## Work instructions
Each line below must be reproduced exactly, though the pictures are to be dropped.

## Excerpted records
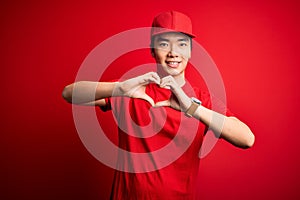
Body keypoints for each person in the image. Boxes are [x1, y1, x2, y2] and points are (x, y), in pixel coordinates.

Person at [62, 10, 254, 200]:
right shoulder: (132, 89)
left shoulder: (202, 100)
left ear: (190, 51)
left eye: (181, 44)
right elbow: (69, 94)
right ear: (152, 50)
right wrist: (119, 88)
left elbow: (247, 139)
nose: (173, 53)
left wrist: (192, 108)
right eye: (164, 44)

## Result of this exercise
Body keypoints for each person in the image. Boxes are [x1, y1, x2, y2] and points are (x, y), in pixel coordinates.

Person at [62, 10, 254, 200]:
right shoulder: (132, 89)
left shoulder: (202, 100)
left ear: (190, 51)
left eye: (181, 44)
right elbow: (69, 94)
right ear: (152, 50)
right wrist: (119, 88)
left elbow: (247, 139)
nose: (173, 53)
left wrist: (192, 108)
right eye: (164, 44)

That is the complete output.